**What you should do**
Pull out every line below that holds the word "edited".

________________

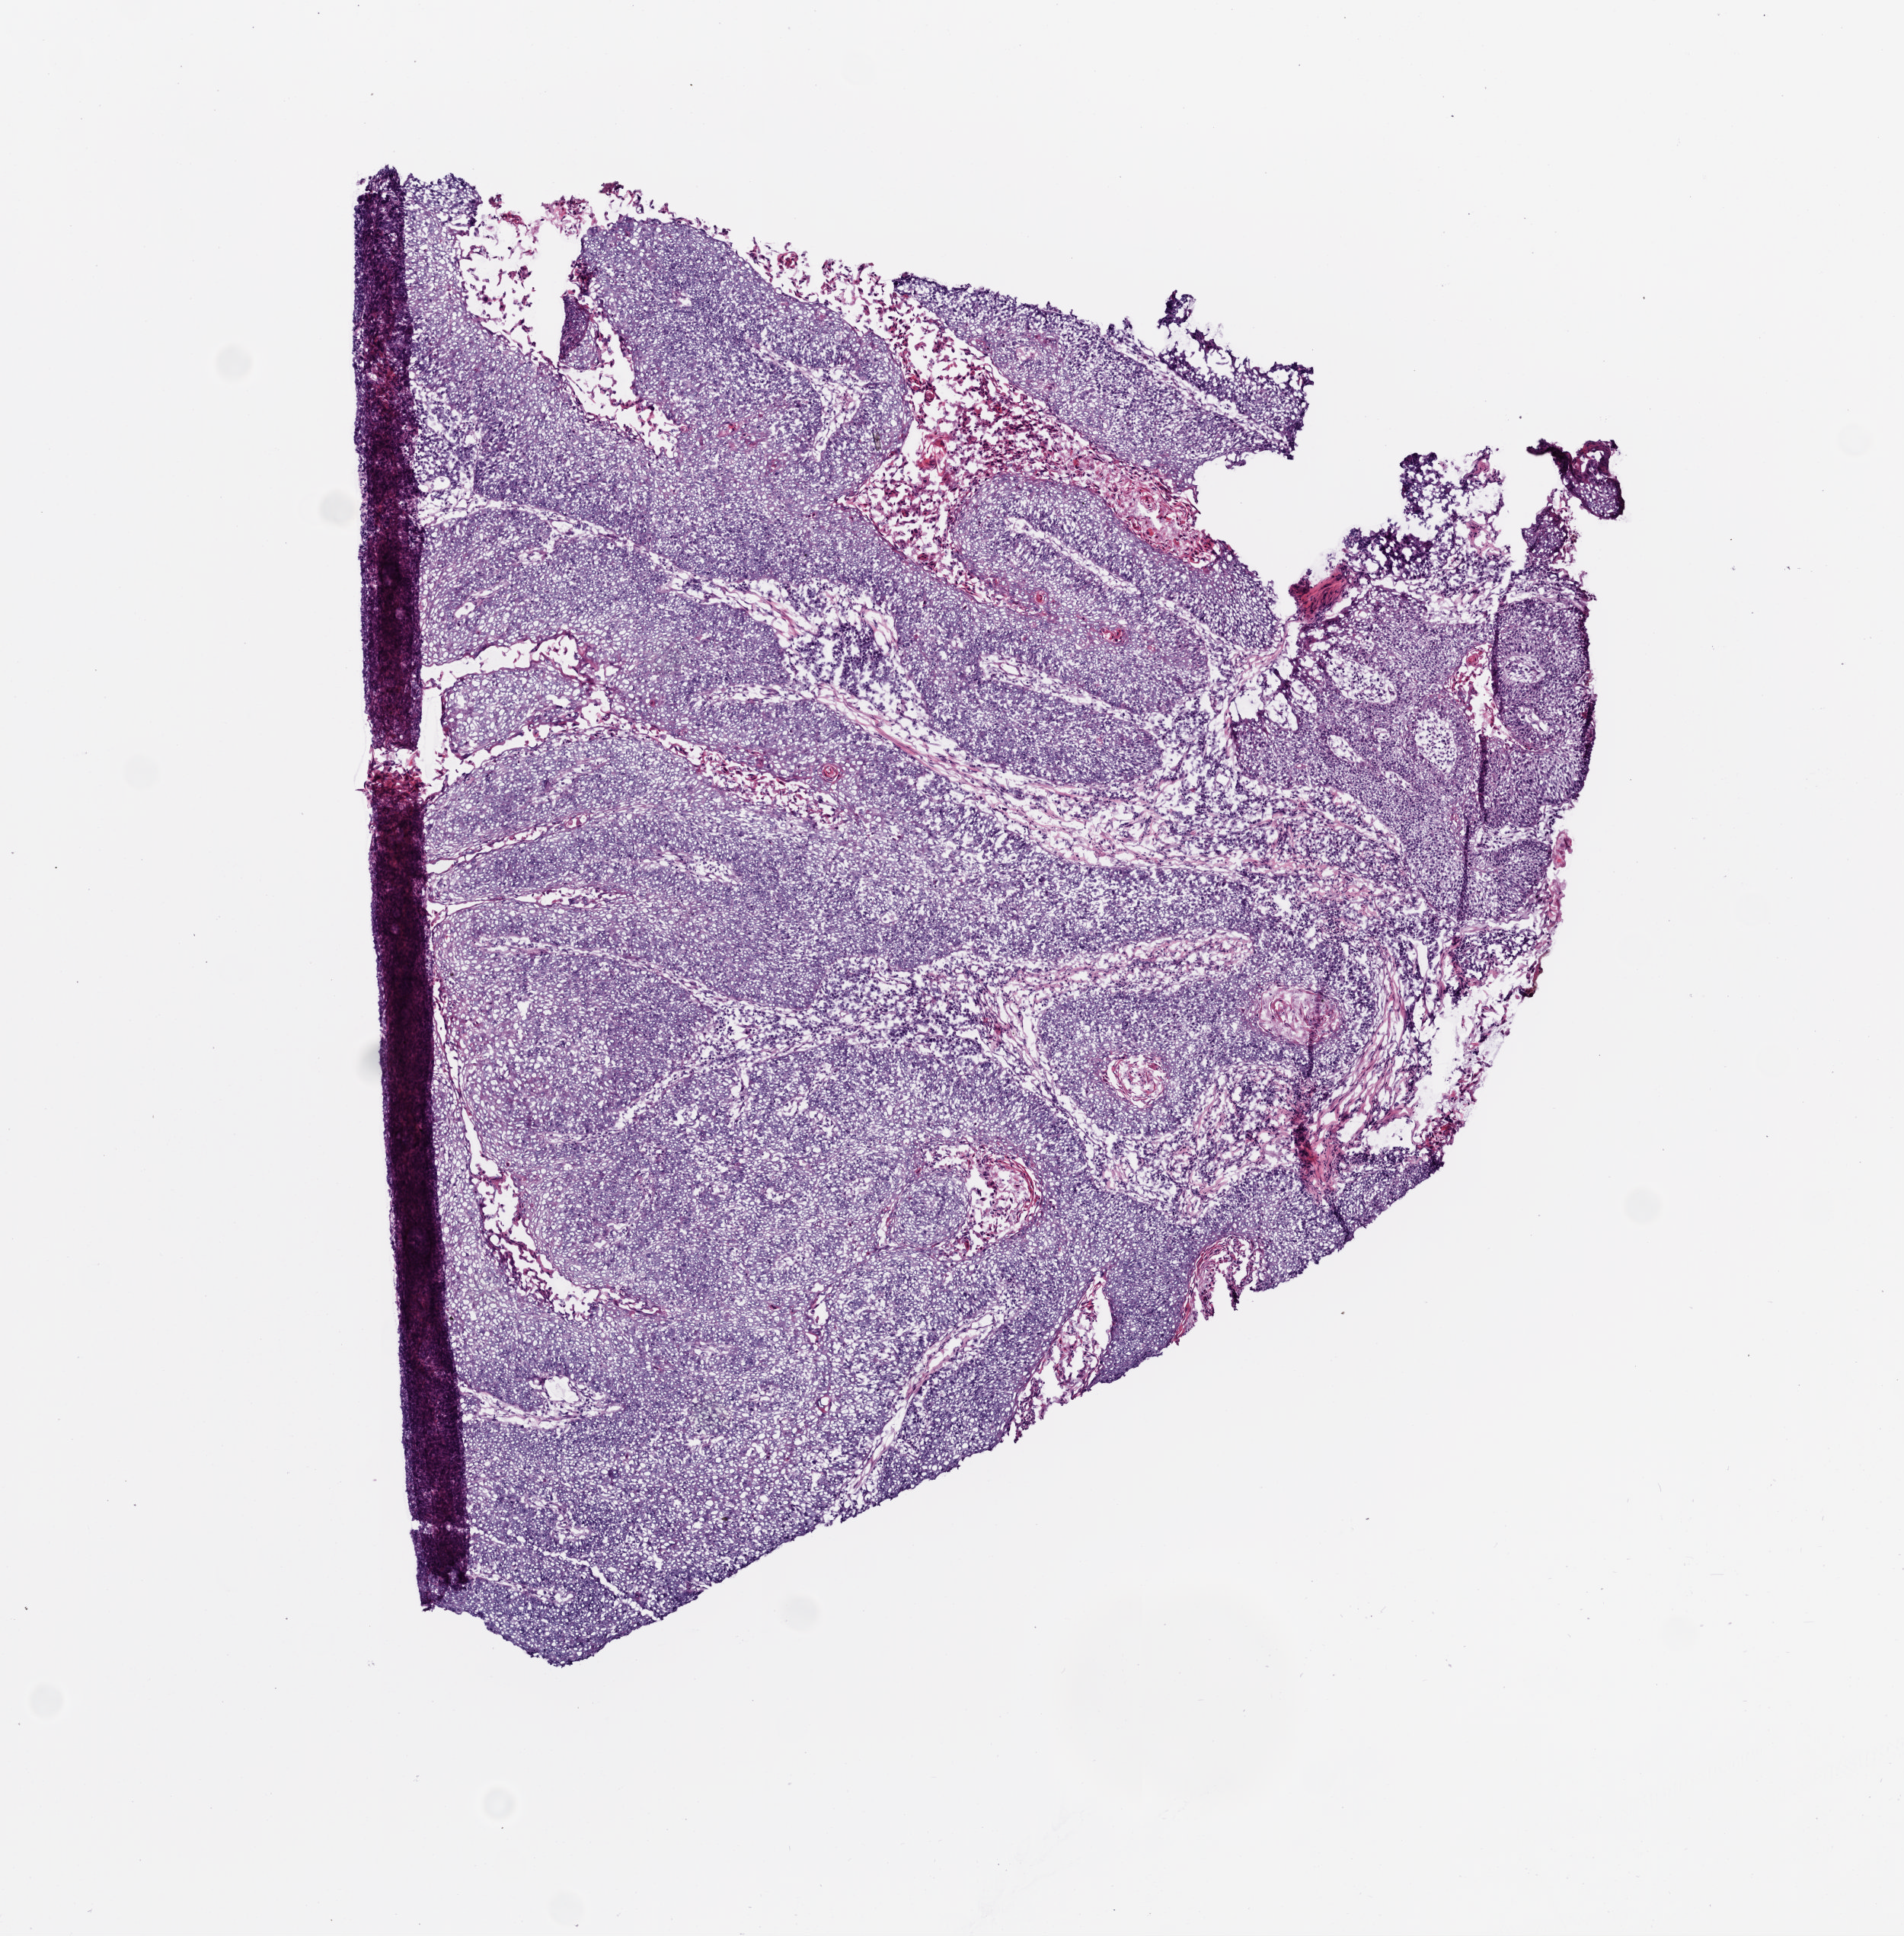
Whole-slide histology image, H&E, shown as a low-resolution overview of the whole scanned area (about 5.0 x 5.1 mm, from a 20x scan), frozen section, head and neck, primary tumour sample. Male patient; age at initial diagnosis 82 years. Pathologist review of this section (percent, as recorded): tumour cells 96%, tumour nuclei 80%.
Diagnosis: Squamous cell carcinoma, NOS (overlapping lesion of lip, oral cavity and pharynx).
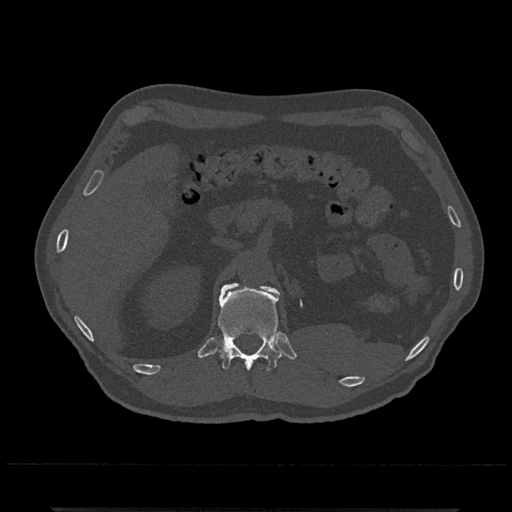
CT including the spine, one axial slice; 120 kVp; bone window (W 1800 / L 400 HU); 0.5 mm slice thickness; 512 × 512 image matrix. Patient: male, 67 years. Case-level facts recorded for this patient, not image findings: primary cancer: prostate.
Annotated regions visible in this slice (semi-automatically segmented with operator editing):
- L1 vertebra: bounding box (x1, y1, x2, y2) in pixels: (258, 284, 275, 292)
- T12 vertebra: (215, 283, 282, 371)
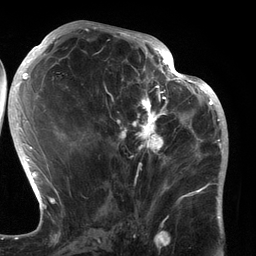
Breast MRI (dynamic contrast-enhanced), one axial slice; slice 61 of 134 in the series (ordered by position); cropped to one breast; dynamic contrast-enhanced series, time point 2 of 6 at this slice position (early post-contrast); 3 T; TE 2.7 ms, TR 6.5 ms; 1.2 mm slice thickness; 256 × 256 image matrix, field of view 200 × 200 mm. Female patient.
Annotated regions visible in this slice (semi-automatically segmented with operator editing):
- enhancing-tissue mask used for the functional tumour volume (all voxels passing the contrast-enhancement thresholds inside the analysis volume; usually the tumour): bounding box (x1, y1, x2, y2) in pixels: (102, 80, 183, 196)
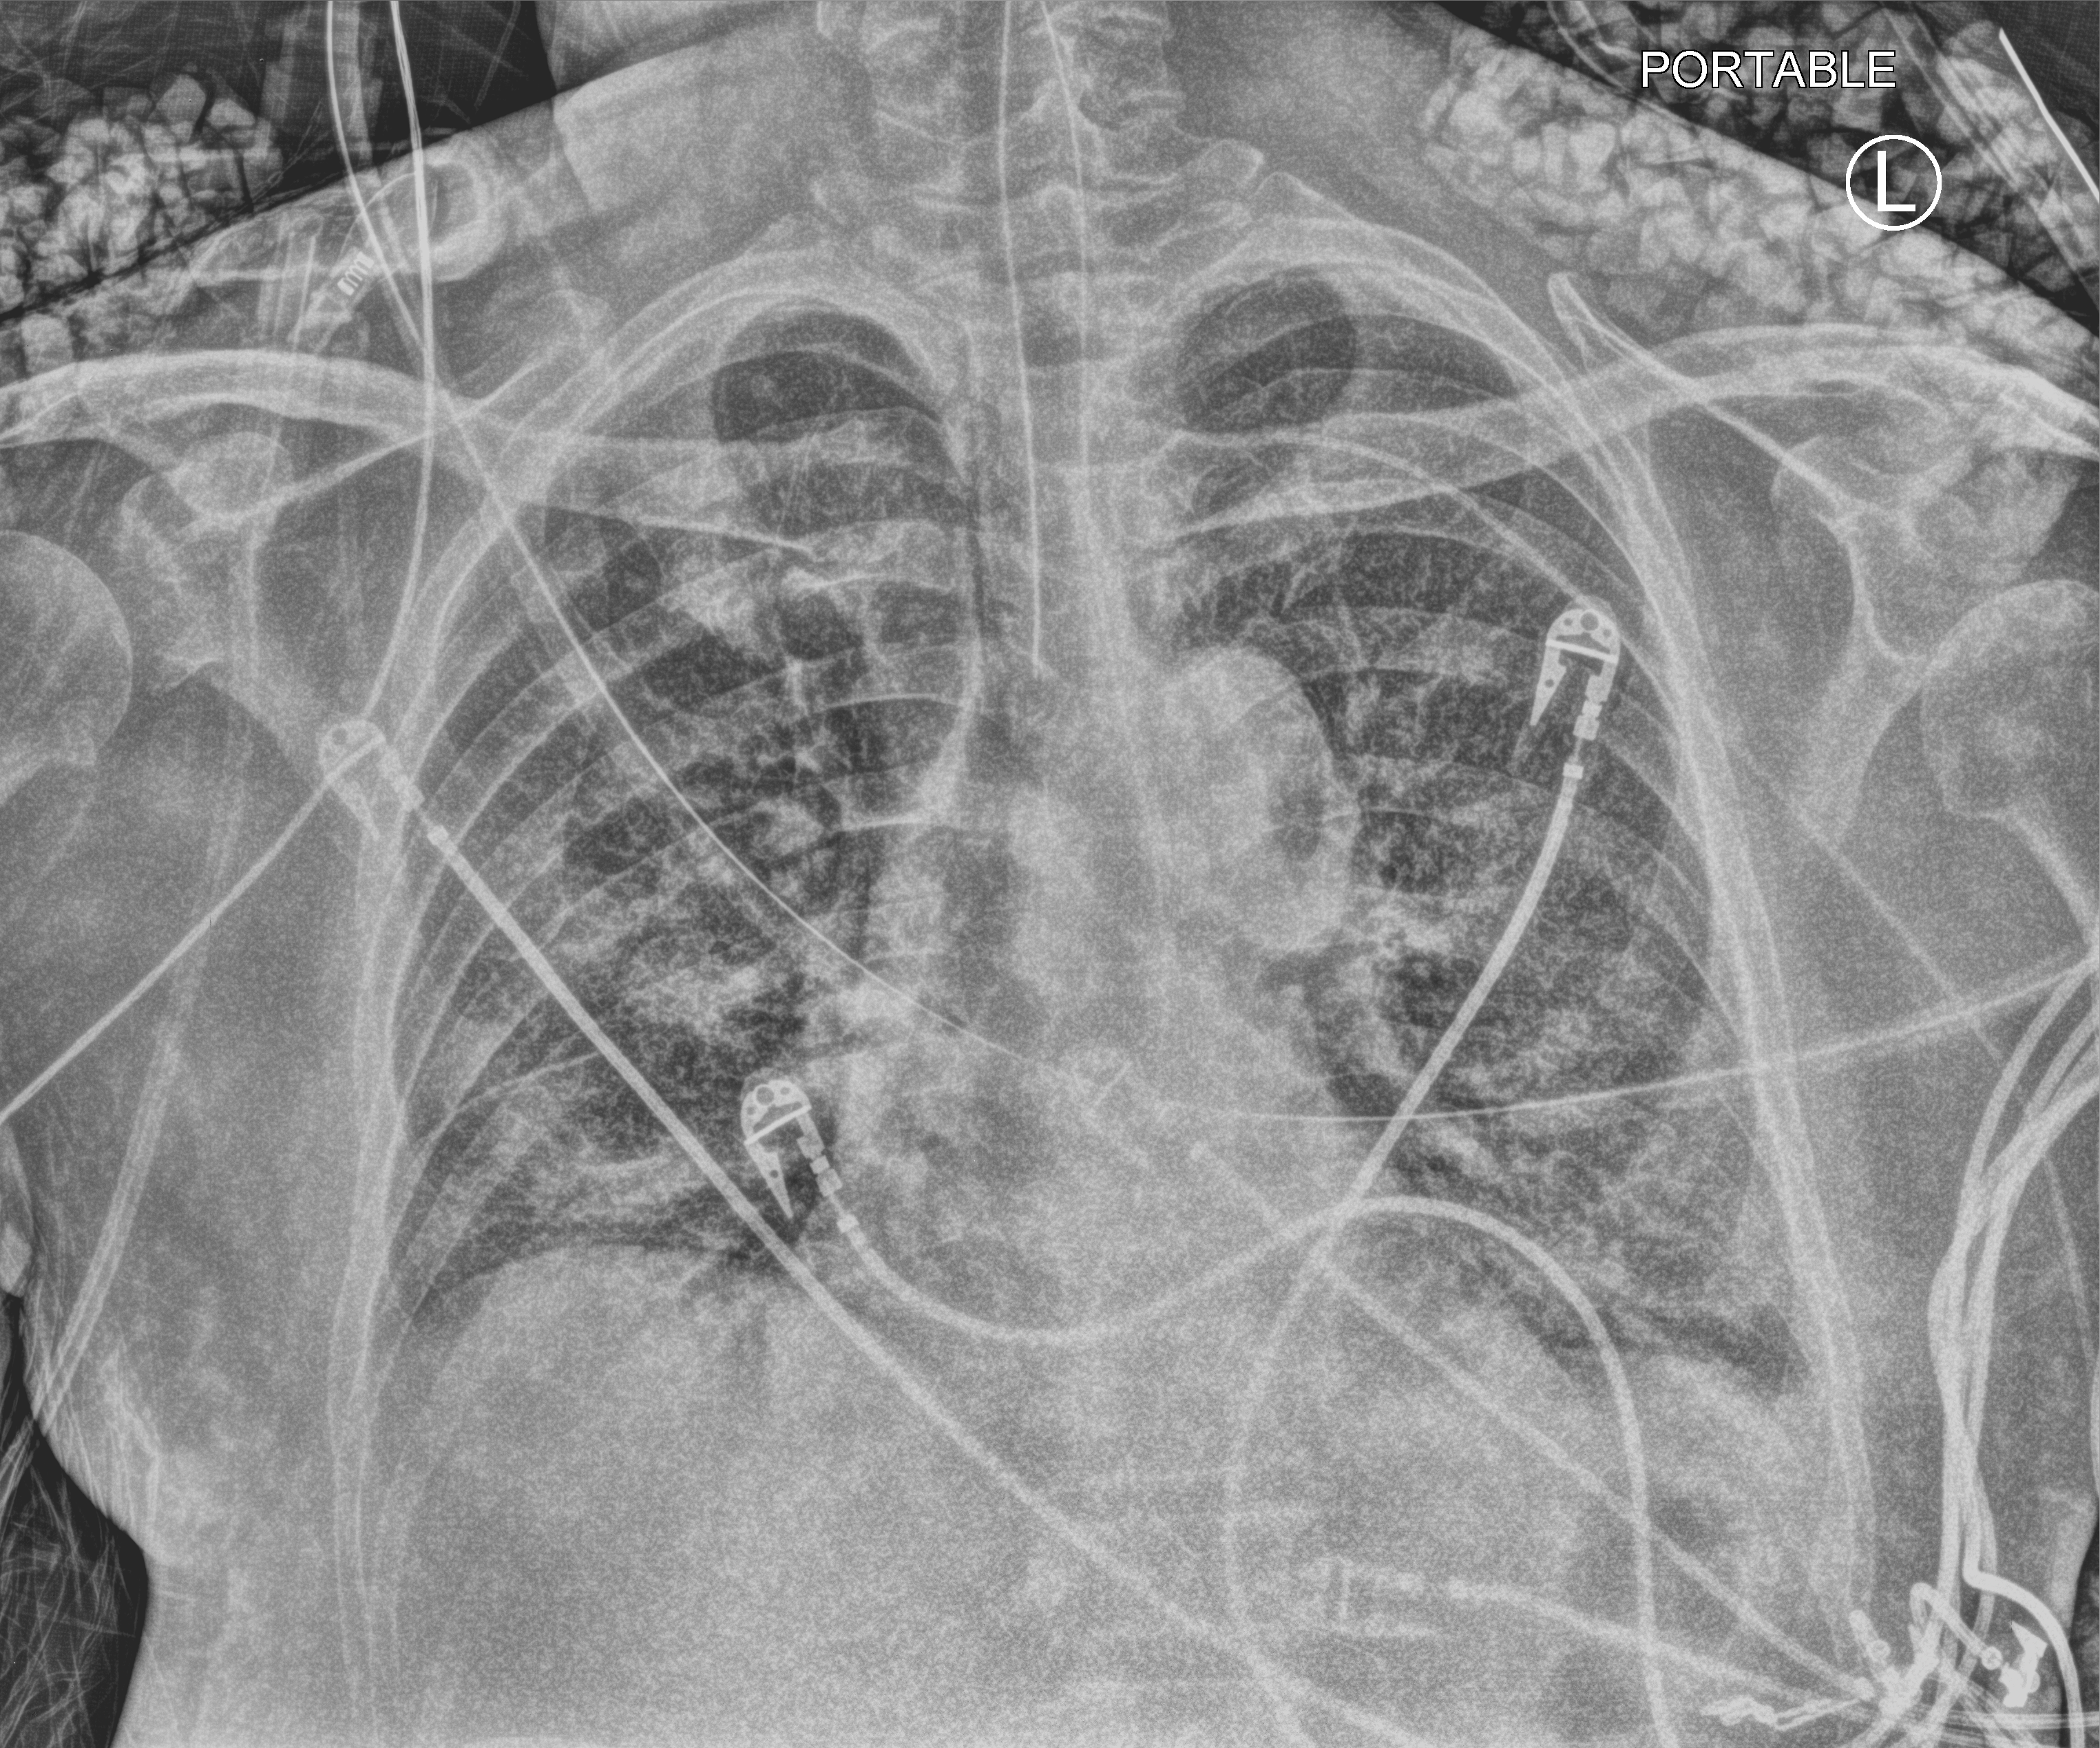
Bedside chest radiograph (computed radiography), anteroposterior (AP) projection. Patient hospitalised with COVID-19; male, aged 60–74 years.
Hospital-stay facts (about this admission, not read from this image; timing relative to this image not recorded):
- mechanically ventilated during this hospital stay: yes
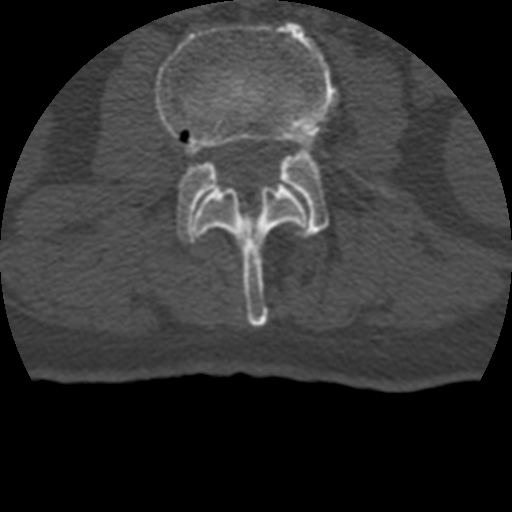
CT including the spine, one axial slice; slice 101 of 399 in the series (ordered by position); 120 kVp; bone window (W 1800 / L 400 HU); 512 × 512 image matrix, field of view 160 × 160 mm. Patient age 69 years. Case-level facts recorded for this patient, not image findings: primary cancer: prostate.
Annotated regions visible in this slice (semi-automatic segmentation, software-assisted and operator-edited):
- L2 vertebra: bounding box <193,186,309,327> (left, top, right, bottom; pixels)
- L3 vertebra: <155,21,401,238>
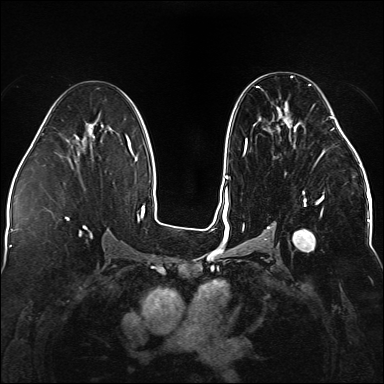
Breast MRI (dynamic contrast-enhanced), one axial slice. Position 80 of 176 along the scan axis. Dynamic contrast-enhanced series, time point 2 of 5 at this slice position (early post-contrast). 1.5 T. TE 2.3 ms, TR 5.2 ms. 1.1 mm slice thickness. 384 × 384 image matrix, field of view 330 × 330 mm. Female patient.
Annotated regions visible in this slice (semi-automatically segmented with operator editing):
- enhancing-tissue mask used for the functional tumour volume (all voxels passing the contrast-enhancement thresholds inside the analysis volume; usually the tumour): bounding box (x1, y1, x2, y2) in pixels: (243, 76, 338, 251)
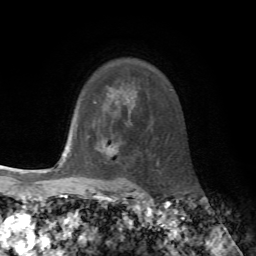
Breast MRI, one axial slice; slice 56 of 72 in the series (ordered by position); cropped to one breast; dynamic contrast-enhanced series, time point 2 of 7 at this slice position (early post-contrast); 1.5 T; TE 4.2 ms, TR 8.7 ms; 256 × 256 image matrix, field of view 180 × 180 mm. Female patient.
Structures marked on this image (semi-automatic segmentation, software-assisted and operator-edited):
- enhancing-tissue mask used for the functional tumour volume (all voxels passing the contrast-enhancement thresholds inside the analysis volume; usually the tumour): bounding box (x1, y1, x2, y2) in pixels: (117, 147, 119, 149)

________________

**Answer box**
Annotated regions visible in this slice (semi-automatic segmentation, software-assisted and operator-edited):
Structures marked on this image (semi-automatic segmentation, software-assisted and operator-edited):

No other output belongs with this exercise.